Les familles, de l’autre côté des mers, ne croient pas à la mort. Ils sont partis vivants, rendez-nous les vivants, disent-ils en substance. Ils croient à la disparition forcée. Nos enfants sont dans des prisons secrètes. Nos enfants sont séquestrés par Frontex.
Les familles ne croient pas à l’inhumation. Puis soudain, ça arrive comme ça, comme une grande vague de terreur, les familles tremblent devant une possible incinération des corps.
On brûle nos enfants, disent-ils.
Aux familles d’Iguala, le pouvoir a raconté la crémation de leurs enfants, pourtant impossible. Pendant l’enquête, pour en vérifier la faisabilité, on a brûlé des corps de cochons.
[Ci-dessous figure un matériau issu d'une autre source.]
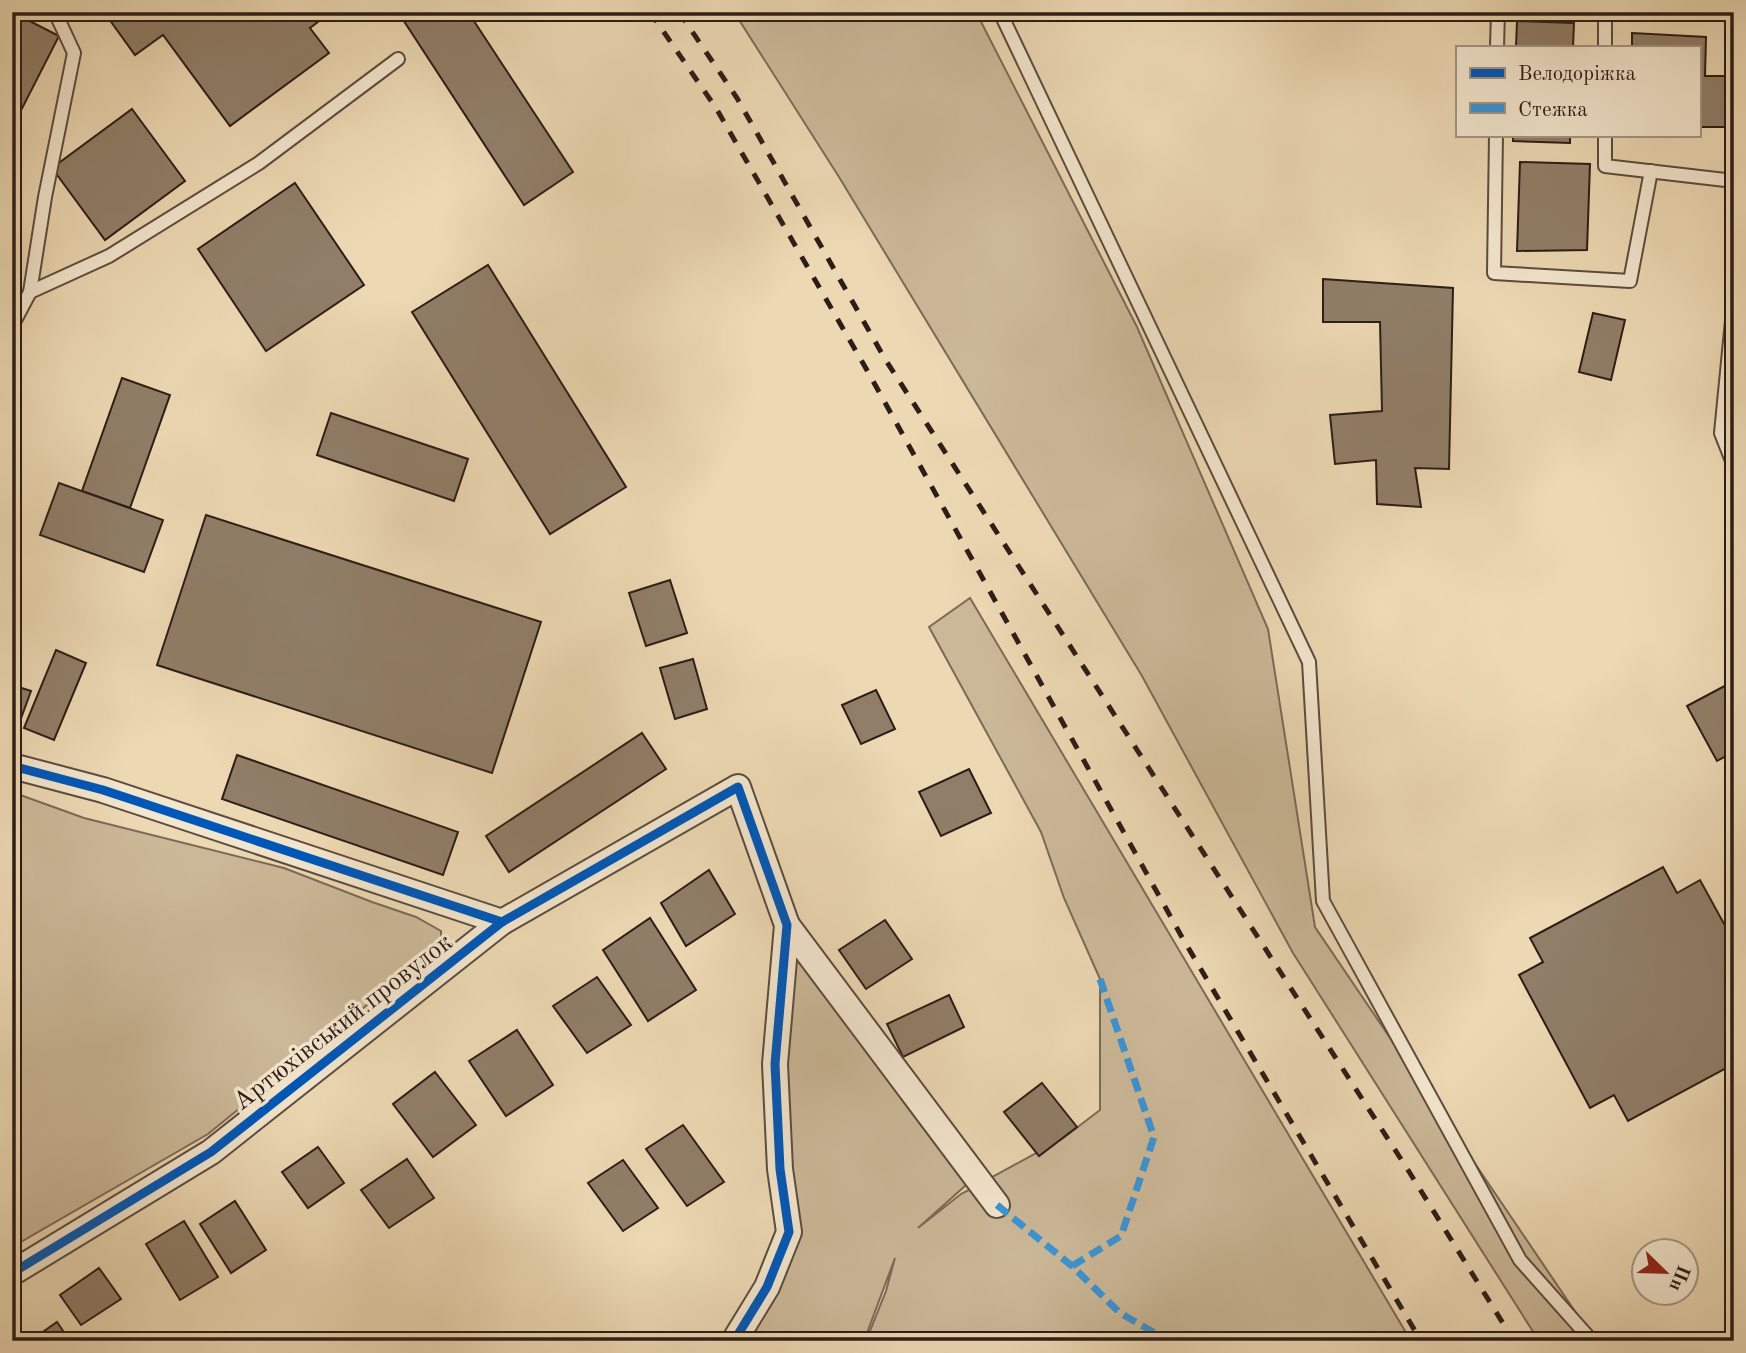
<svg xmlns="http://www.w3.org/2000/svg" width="1746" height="1353" font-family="'Old Standard TT',serif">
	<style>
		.green { fill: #cbb898; stroke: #7c6a58; stroke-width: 2 }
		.building { fill: #907e68; stroke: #2c1d17; stroke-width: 2 }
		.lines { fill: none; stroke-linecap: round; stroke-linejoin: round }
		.lane-casing { stroke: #5c4c3e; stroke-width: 16 }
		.street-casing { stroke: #5c4c3e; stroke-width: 28 }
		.lane { stroke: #f3e6ce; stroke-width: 12 }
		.street { stroke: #f3e6ce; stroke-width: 24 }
		.rail { stroke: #2c1d17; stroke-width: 5; stroke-dasharray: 12 12; stroke-linecap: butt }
		.quiet { stroke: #3c94d4; stroke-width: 7; stroke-dasharray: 14 7; stroke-linecap: butt }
		.cycleway-casing { stroke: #f3e6ce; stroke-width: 13 }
		.cycleway { stroke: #0057b8; stroke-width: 9 }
		.labels { text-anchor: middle; stroke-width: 7; stroke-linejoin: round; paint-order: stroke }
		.street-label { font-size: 26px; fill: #2c1d17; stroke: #f3e6ce }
	</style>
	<rect width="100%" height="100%" fill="#ecd8b3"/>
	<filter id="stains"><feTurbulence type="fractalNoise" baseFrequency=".00286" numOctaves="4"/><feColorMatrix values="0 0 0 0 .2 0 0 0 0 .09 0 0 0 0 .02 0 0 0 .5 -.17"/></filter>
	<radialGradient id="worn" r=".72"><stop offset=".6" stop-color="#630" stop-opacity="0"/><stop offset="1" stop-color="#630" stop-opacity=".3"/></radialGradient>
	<g class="green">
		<polygon points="734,12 976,12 1137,327 1268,629 1315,927 1595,1341 1539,1341 1293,953 1142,676 839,177"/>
		<polygon points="970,598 1411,1341 866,1341 886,1291 895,1258 864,1341 740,1341 777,1285 787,925 975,1177 918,1228 961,1194 1062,1139 1100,1110 1100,979 1064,898 1041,832 929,627"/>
		<polygon points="12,792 84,818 284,868 372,902 416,917 441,931 441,945 208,1134 12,1247"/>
	</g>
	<g class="building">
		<polygon points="12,12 59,36 12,128"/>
		<polygon points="104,12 331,12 310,28 329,53 230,126 163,35 135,55"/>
		<polygon points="398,12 468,12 573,172 524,205"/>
		<polygon points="1517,21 1574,23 1573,47 1516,47"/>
		<polygon points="1632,33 1706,37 1705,76 1734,76 1734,127 1699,127 1699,47 1632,47"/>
		<polygon points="132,109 185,181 105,240 52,168"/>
		<polygon points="1513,135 1570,135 1570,143 1513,141"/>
		<polygon points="1520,162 1590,164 1587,250 1517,251"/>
		<polygon points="295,183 364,285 266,351 198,249"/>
		<polygon points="488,265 626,487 550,534 412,312"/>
		<polygon points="1323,279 1453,288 1449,469 1415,468 1421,507 1377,504 1376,460 1335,464 1330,415 1382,411 1380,322 1323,322"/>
		<polygon points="1593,313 1625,320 1611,380 1579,372"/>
		<polygon points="122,378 170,395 130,508 82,491"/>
		<polygon points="331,413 468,459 454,501 317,455"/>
		<polygon points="59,483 163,520 144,572 40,535"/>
		<polygon points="206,515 541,622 492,773 157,665"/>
		<polygon points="670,580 687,633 646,646 629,593"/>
		<polygon points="56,650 86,663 54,740 24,728"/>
		<polygon points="693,659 707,709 675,719 660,668"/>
		<polygon points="1734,681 1734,752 1717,761 1687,706"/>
		<polygon points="12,685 31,691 16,732 12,731"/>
		<polygon points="876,690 895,729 861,744 842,705"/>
		<polygon points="642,733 666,769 509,872 486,836"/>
		<polygon points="237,755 458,832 443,875 222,799"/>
		<polygon points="969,769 991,813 941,836 919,792"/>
		<polygon points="1663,867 1677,893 1700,880 1734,942 1734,1064 1628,1121 1614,1095 1590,1108 1519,975 1543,962 1530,938"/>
		<polygon points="709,870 735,914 686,946 661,903"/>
		<polygon points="650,918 696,990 648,1021 603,950"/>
		<polygon points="885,920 912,959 866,989 839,950"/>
		<polygon points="597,977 631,1025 587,1053 553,1006"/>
		<polygon points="949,995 964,1027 903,1057 887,1024"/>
		<polygon points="517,1030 553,1085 506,1116 469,1061"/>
		<polygon points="435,1072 476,1125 433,1157 393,1104"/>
		<polygon points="1042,1083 1077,1127 1039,1156 1004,1112"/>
		<polygon points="683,1125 724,1182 687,1206 646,1149"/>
		<polygon points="318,1147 344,1183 308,1208 282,1172"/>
		<polygon points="407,1159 434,1198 389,1228 361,1190"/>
		<polygon points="623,1160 658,1208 623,1231 588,1183"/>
		<polygon points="235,1201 266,1250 231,1273 200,1224"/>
		<polygon points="184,1221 218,1277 180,1300 146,1244"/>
		<polygon points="99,1268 121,1299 81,1325 60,1295"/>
		<polygon points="57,1322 70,1341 30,1341"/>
	</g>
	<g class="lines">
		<defs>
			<g id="lane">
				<polyline points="1000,12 1309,662 1323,901 1520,1260 1592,1341"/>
				<polyline points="1497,47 1498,12"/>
				<polyline points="1605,47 1605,12"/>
				<polyline points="1496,135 1494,273 1630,281 1651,171"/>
				<polyline points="1605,135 1605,166 1734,181"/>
				<polyline points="30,292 109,256 259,163 398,59"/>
				<polyline points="1734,300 1721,433 1734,466"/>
				<polyline points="12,326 30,292 45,197 74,53 55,12"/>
			</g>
			<g id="street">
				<polyline points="12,766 103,790 502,922"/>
				<polyline points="787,925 997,1205"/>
				<polyline points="12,1273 211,1152 502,922 738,787 787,925 775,1064 780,1169 789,1232 767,1287 734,1341"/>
			</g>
		</defs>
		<use href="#lane" class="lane-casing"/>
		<use href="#street" class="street-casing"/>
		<use href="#lane" class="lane"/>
		<use href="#street" class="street"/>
		<g class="rail">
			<polyline points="650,12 716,108 868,372 1183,939 1421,1341"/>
			<polyline points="679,12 737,98 885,359 1408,1170 1514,1341"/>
		</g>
		<g class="quiet">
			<polyline points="997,1205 1072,1266 1120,1313 1169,1341"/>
			<polyline points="1072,1266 1121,1236 1154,1137 1100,979"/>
		</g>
		<defs>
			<g id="cycleway">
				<polyline points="12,766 103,790 502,922"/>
				<polyline points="12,1273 211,1152 502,922 738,787 787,925 775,1064 780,1169 789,1232 767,1287 734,1341"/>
			</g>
		</defs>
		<use href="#cycleway" class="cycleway-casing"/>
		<use href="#cycleway" class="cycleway"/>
	</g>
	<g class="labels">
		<g class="street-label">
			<text transform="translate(342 1021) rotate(-38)" y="9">Артюхівський провулок</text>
		</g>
	</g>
	<rect width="1746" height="1353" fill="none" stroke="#ecd8b3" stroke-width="42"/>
	<rect x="14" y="14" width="1718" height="1325" fill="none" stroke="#2c1d17" stroke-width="3.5"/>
	<rect x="21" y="21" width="1704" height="1311" fill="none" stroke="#2c1d17" stroke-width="2"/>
	<rect x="1456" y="46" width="245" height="91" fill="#f3e6ce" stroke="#a39685" stroke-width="2"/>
	<rect x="1470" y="68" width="35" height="10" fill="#0057b8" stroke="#a39685" stroke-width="2"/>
	<text x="1518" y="80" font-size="21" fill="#2c1d17">Велодоріжка</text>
	<rect x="1470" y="103" width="35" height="10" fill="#3c94d4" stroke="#a39685" stroke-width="2"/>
	<text x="1518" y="116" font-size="21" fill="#2c1d17">Стежка</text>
	<g transform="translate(1665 1272) rotate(113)"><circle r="33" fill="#f3e6ce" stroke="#a39685" stroke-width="2"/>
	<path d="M0-5L12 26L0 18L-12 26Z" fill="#8f2418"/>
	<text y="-10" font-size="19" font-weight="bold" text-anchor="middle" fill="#2c1d17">Пн</text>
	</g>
	<rect width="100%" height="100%" filter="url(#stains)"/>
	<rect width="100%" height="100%" fill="url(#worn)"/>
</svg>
Pour brûler autant de corps, a conclu l’enquête, il aurait fallu un crématoire. Le pouvoir aux familles a raconté tant de mensonges, les cendres impossibles de Cocula, les cendres jetées au fleuve, tant de mensonges appelés « vérité historique », que les familles n’ont fait que répéter : ils sont partis vivants, vivants rendez-nous les.
Arrêtons-nous avec Sergio González Rodríguez sur une image terrible. Celle de l’incinération possible des 43. Sur l’image que le pouvoir a donnée aux parents, comme pour les faire taire à force de brutalité. La personne effacée de la face de la terre, écrit l’auteur, assume un statut minéral, sans nom et sans mémoire.
Je garderai une autre image, ou plutôt un mouvement qu’une image. Le mouvement des frères et sœurs, des pères et mères de ceux, qui à Iguala comme aujourd’hui aux bords de l’Europe, ne s’arrêtent jamais : poursuivent une vérité complexe et contradictoire, cherchent les corps dans l’eau et dans le feu, gardent vivants et inscrits, minéraux, lumineux, dans le cosmos et au ciel, les noms et la mémoire des enfants.